The Evergreen Funds are overhauling their pricing for the simple reason that different customers have different needs, a spokesman said. "Whatever pricing structure they feel most comfortable with, the choice is up to them," he said.
Other banking companies that had large fund rollouts in the first half were Pittsburgh's PNC and Deutsche Bank.
PNC introduced four BlackRock funds, each with five share classes. (For each fund, Lipper classifies one share class as the new fund and four as additional share classes.) The BlackRock Microcap, Delaware Tax-free, and Kentucky Tax-free funds were started from scratch; the Ginnie Mae Fund was formed from common trust fund assets.
Deutsche Fund Management, the U.S. mutual fund arm of Deutsche Bank, Frankfurt, rolled out six B-share classes of funds that previously were sold only as A shares.
Its B shares, sold through 50 broker-dealers including Charles Schwab & Co. and Merrill Lynch & Co., now account for 50% of Deutsche Fund's volume, according to Peter T. Moeller, director of sales.
Plans call for the funds to be available through C shares on Sept. 1, Mr. Moeller added. "It's client-driven to move to C shares, given the trends in broker-dealers and financial planners. Brokers are going toward fee-based management as opposed to transactional management," he said.
Multiple share classes have varying appeals, he said.
"Many brokers have been doing business for years with clients who are comfortable with A shares," Mr. Moeller said, adding that up-front commissions on long-term investments "are really a good alternative."
Other banks created mutual funds in order to simplify pricing and costs within an existing distribution channel.
For instance, before a conversion of common trust and commingled funds in March, Mercantile Bankshares, Baltimore, managed 25 portfolios.
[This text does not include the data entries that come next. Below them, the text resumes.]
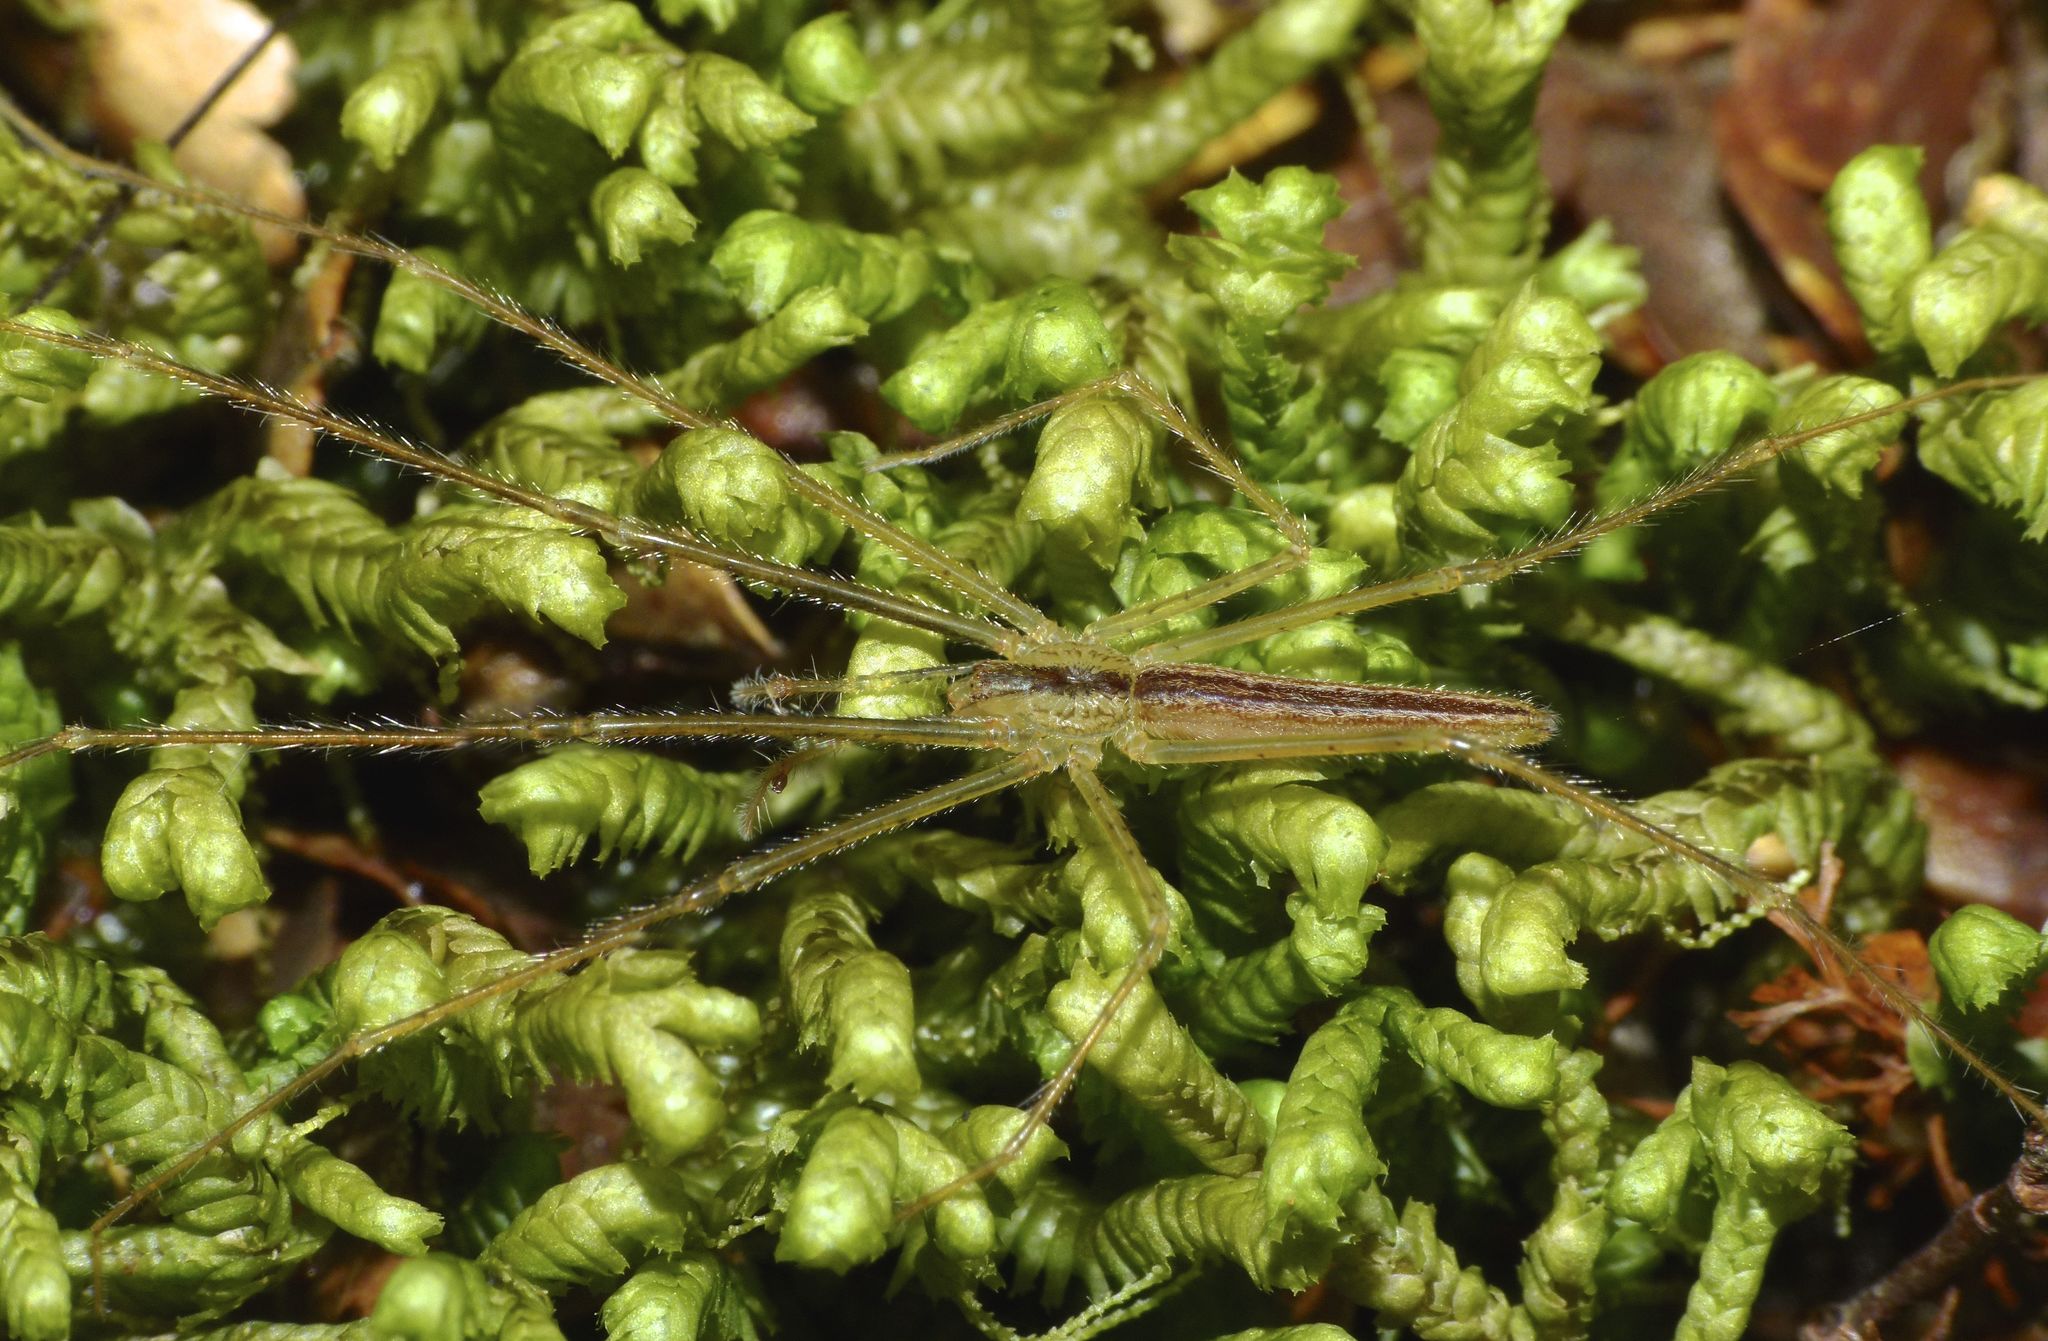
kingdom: Animalia
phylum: Arthropoda
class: Arachnida
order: Araneae
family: Desidae
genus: Ischalea
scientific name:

The streamlining produced 14 mutual funds managing about $2.8 billion of assets.
Mercantile, which caters to institutions and affluent investors, has one institutional share class for its mutual funds. Personal trust clients are reimbursed the fee.
"We're not doing this to create a retail class or even for wholesale distribution," said Malcolm "Skip" Wilson, executive vice president of Mercantile. "This really was to create a better product for current clients."